== Required work ==
Return every item below unchanged, reproducing each line word for word.

Stored items:
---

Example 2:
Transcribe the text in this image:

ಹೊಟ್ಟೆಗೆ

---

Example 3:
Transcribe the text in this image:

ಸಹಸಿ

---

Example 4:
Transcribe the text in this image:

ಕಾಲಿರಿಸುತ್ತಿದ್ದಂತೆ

== Task result ==
---

Example 2:
Transcribe the text in this image:

ಹೊಟ್ಟೆಗೆ

---

Example 3:
Transcribe the text in this image:

ಸಹಸಿ

---

Example 4:
Transcribe the text in this image:

ಕಾಲಿರಿಸುತ್ತಿದ್ದಂತೆ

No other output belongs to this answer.